(EXCERPT TO READ)

I did my apprenticeship back in the 70s and I have agree. People today don't realize how much screwing around it took to get anything done. There wasn't any cnc machines, the closest we had were duplicating mills and precision templates. But that would give just a few features on the part. Most of the machines didn't even have digital readouts. Yes, it was practically the stone age. Most of the machines were actually left overs from ww2. They briefly touched on nc equipment in my trade school. They talked about cnc coming to shops in the future. I didn't get to actually start programming, setting up and running a cnc until the 90s. I was totally sold.
I LOVE MACHINING!
This part may not be as difficult as in what feature sets it requires, but the main difficulty is to keep everything on that one simple part in tolerance. I am working as a machinist (and programmer when necessary), it's easy to make the part look the way it is in the drawing, but the small details (we're talking about tolerances) are what actually makes that part functional and acceptable.
I quite loved this video, I'd be keen on giving Titanium a try, but that is not going to happen at least for few more years, I gotta jump in different companies to actually come across such material and learn it, its strengths and weaknesses which plays a huge role in machining.
I love this guy's machining ocd. Cause I work in quality lol this dude should teach cnc at school.
So great of you and your team to promote the machining trade this way. Thanks Titan!
You guys rock. Can’t wait until AI can bring some of this stuff down to my level someday.

(End EXCERPT TO READ)

(EXPLORE THE MATERIAL)
**1.** Copy everything in the machining comments from "I quite loved" down to "my level someday.".
**2.** In the machining comments, when did the commenter who apprenticed in the 70s first get to program, set up and run a CNC?
**3.** Continue the machining comments from where they end.

(GIVEN RECORDS)

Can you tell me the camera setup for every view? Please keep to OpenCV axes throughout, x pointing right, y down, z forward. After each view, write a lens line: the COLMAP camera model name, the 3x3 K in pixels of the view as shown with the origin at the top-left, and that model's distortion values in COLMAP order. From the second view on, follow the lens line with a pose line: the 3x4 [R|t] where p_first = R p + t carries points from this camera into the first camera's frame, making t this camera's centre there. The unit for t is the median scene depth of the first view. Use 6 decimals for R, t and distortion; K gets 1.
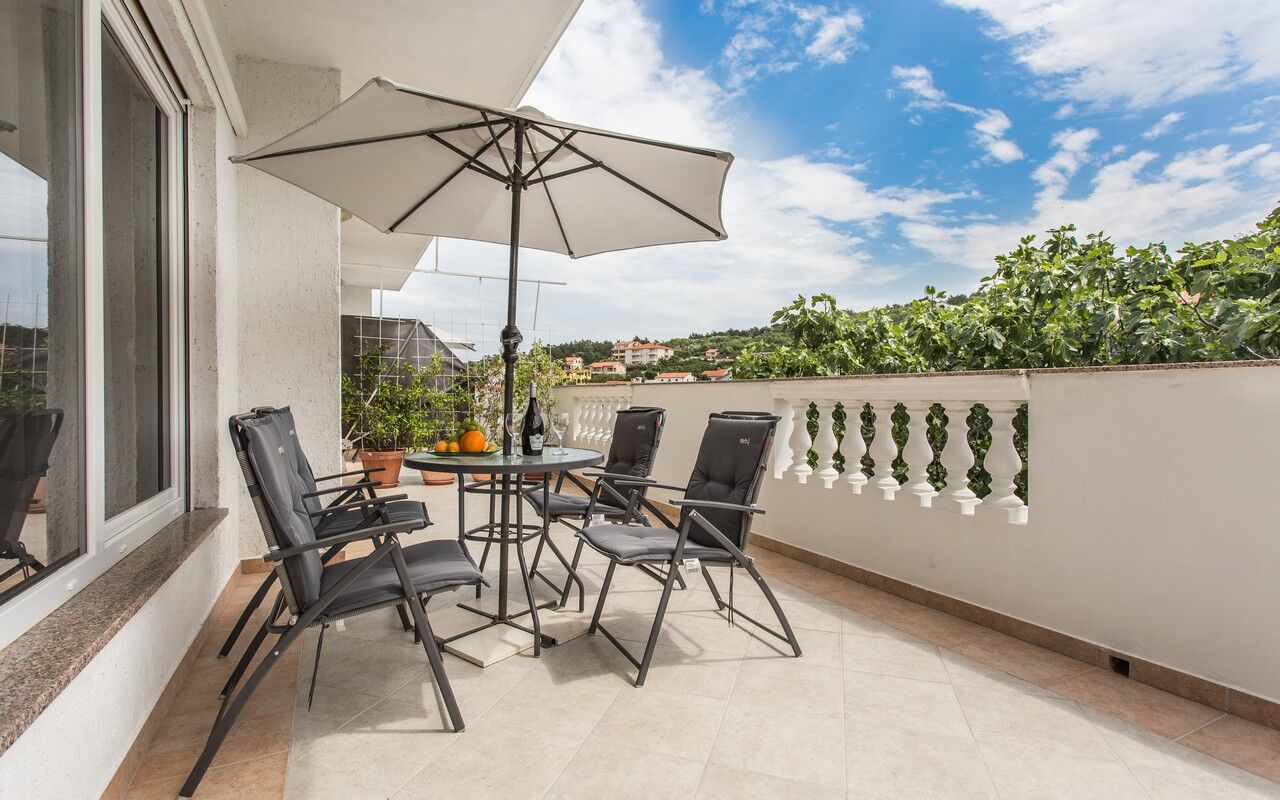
lens RADIAL K [[600.6, 0, 635.3], [0, 600.6, 391.9], [0, 0, 1]] dist [0.000101, 0.002219]
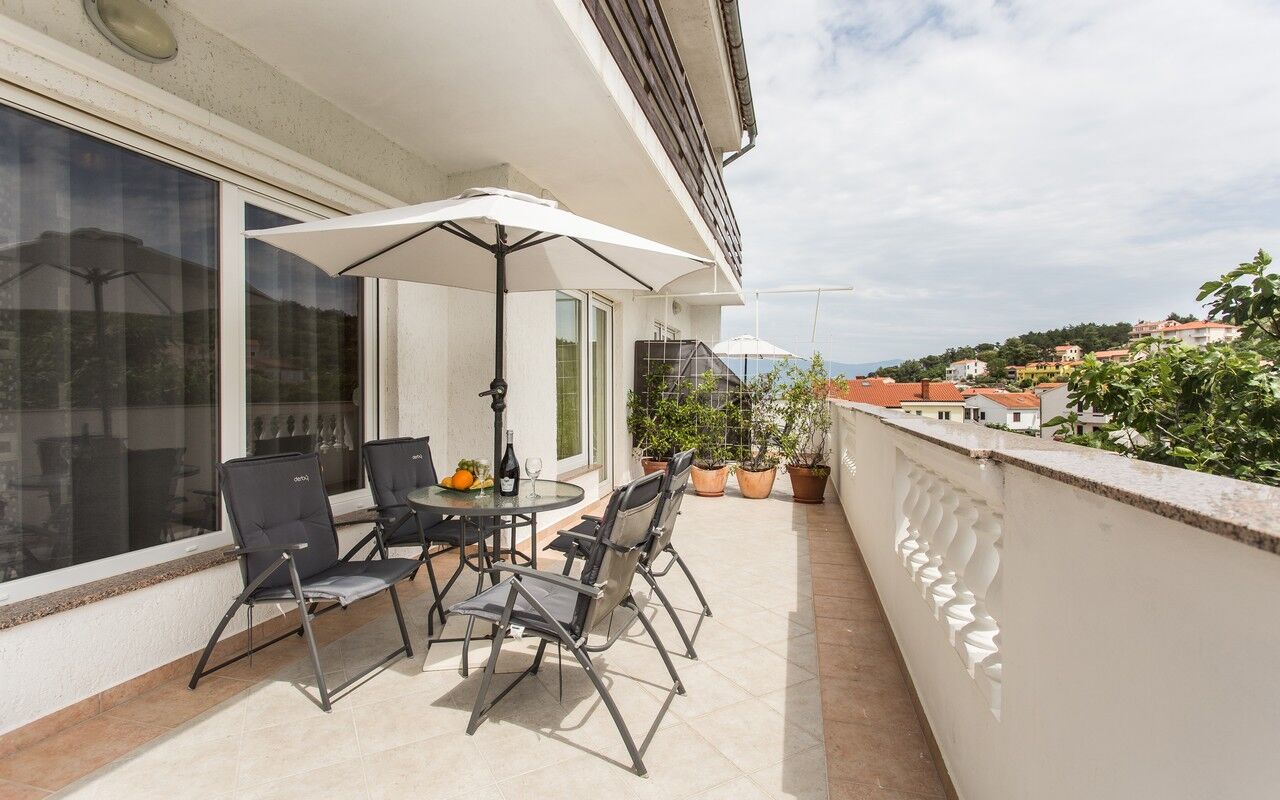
lens RADIAL K [[600.6, 0, 634.2], [0, 600.6, 397.4], [0, 0, 1]] dist [0.000101, 0.002219]
pose [[0.746823, 0.008843, -0.664964, 0.737530], [0.001060, 0.999894, 0.014488, -0.091365], [0.665022, -0.011524, 0.746735, 0.334235]]
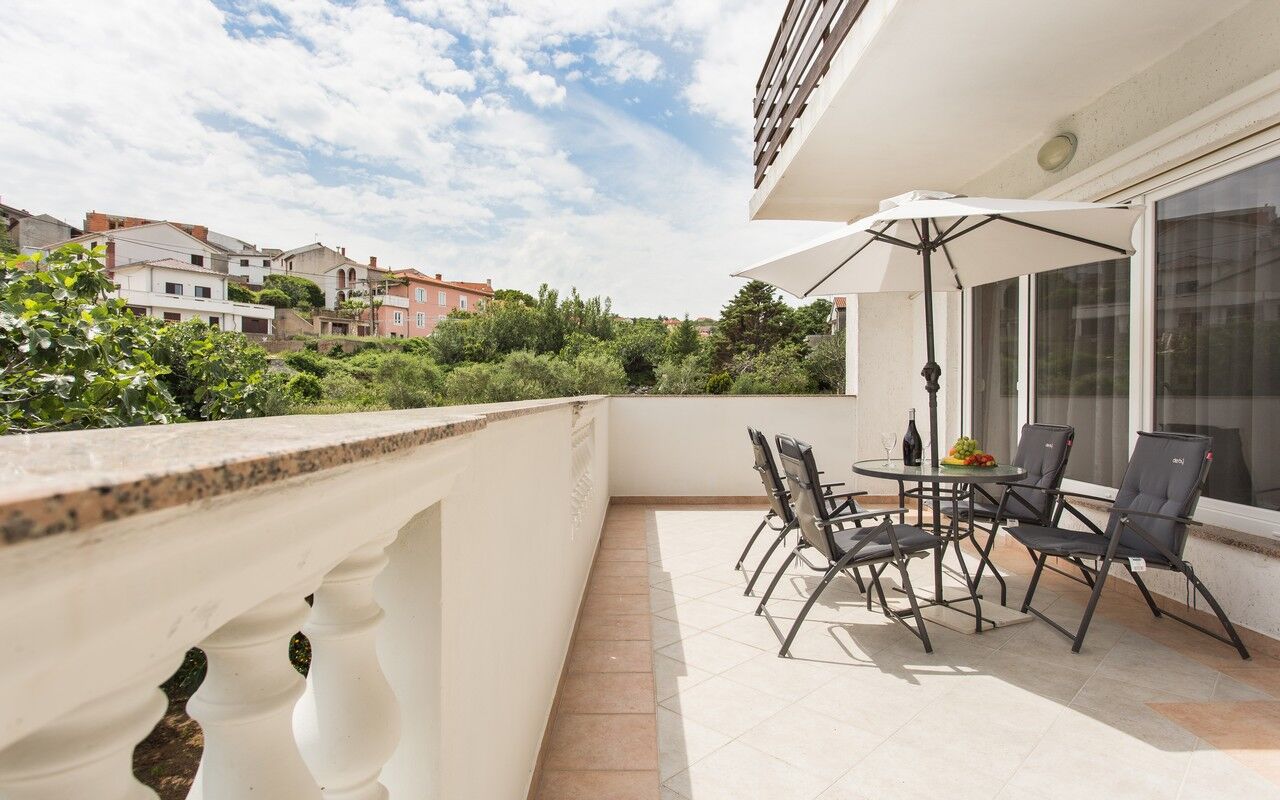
lens RADIAL K [[682.4, 0, 633.4], [0, 682.4, 399.8], [0, 0, 1]] dist [-0.003428, 0.002558]
pose [[-0.892342, -0.004023, 0.451342, -0.297243], [-0.000947, 0.999975, 0.007041, -0.042048], [-0.451359, 0.005856, -0.892323, 2.554315]]
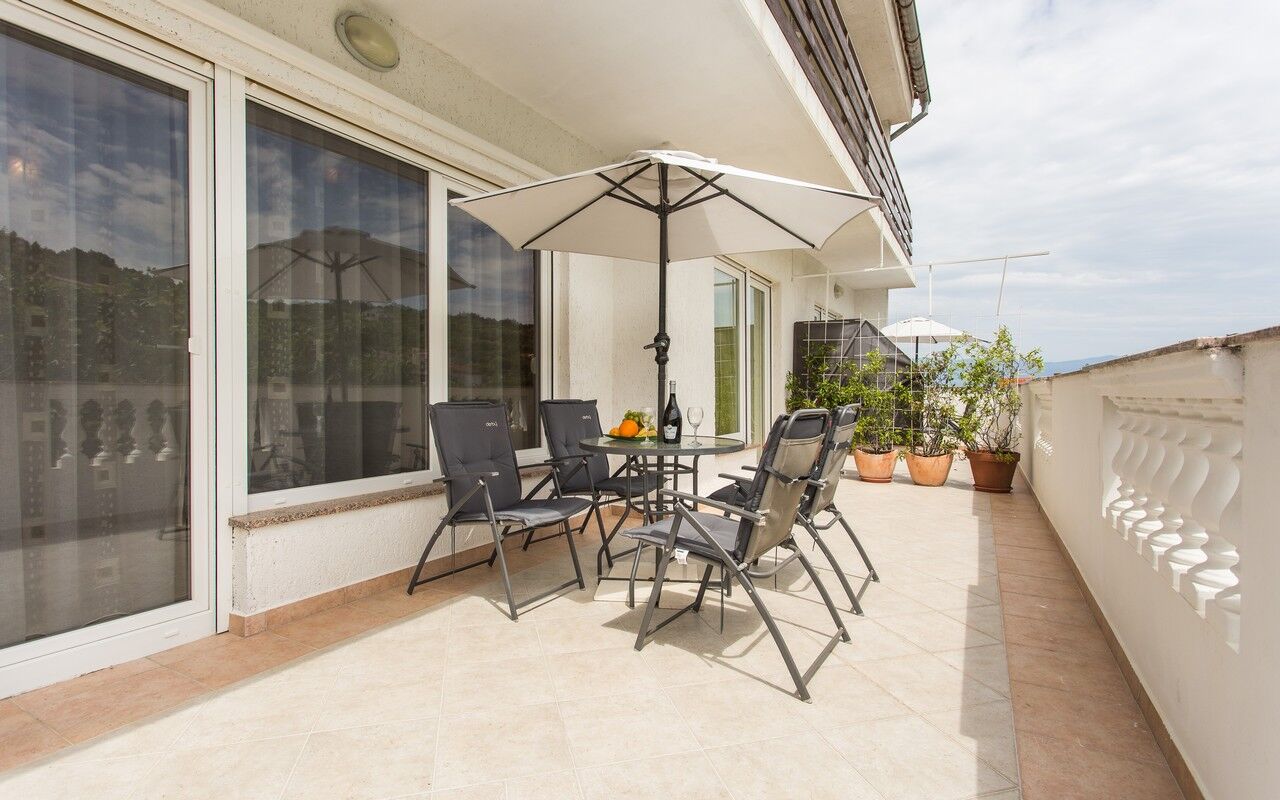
lens RADIAL K [[600.6, 0, 634.9], [0, 600.6, 397.4], [0, 0, 1]] dist [0.000101, 0.002219]
pose [[0.554687, 0.006670, -0.832032, 0.754206], [0.003788, 0.999937, 0.010542, 0.004889], [0.832051, -0.008999, 0.554627, 0.304825]]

(End GIVEN RECORDS)

(ANSWERS)
**1.**
I quite loved this video, I'd be keen on giving Titanium a try, but that is not going to happen at least for few more years, I gotta jump in different companies to actually come across such material and learn it, its strengths and weaknesses which plays a huge role in machining.
I love this guy's machining ocd. Cause I work in quality lol this dude should teach cnc at school.
So great of you and your team to promote the machining trade this way. Thanks Titan!
You guys rock. Can’t wait until AI can bring some of this stuff down to my level someday.

**2.** Not until the 90s.

**3.**
Man I wish I could attend this open house! Living in Canada provides some challanges though, like distance! Any chance my wife and I could visit during our honeymoon to texas in June? 😅😅
When I'm doing G41 I always get the actual diameter of the tool by boring a hole, measuring the hole, compensate.. repeat until the hole is exactly the called out size.
I also do a run out test and get it down to 0.0002" before measuring.
Those two things together give me correct size parts with beautiful finishes.
Titan finding your channel has brought me to a whole new level of inspiration I currently and a maintenance Forman at a hospital and I’m looking to get into this field and need some advice oh how to get started been looking at some smaller machine desktop stuff but would really like to know what’s the best route to get going
Titan, it is always a pleasure to see you doing this kind of video. I love your passion and how it totally comes across. Keep up the awesome work you and the rest are doing.
Great video Titan, what you guys do for this industry is a noble thing. Unfortunately though, the trolls will always be lurking.
Awesome! Boom!
Ps. What do the titans think of Pole bikes, all in house machined and they look so cool
Just curious, what's the worst unintentional crash you have had in your shop?
The part looks beautiful! Keep spreading the love!
I work on fanuc and on hurco, what is so good in hurco is if you have one part then you dont have to deal with G54 or G55 🙂 and it stores part position with program. Fanuc is cool but hurco is so user friendly 🙂 cool video btw
More syil videos pls.
Coming soon
Thanks, Titan and crew, for all that you do. God bless!
@travis picking up the inspection question from op 1 video. Did this part get rechecked for Op 1 features? If so, do you have a reading on how much the part distorted? I know titanium is pretty stable but would be a good reference if you have that info. If this part was stainless, it probably distorts quite a bit.
I wish living in US only to have opportunity to learn from you guys!
This music is the same music that SpaceX used to hype up Starship Flight 3! 🔥
Hello, maybe try something in AISI 316L ?
I love what you are doing for the others ;)
Sir ....
I'm a great fan of your channel , I get a lot to learn from you guys.....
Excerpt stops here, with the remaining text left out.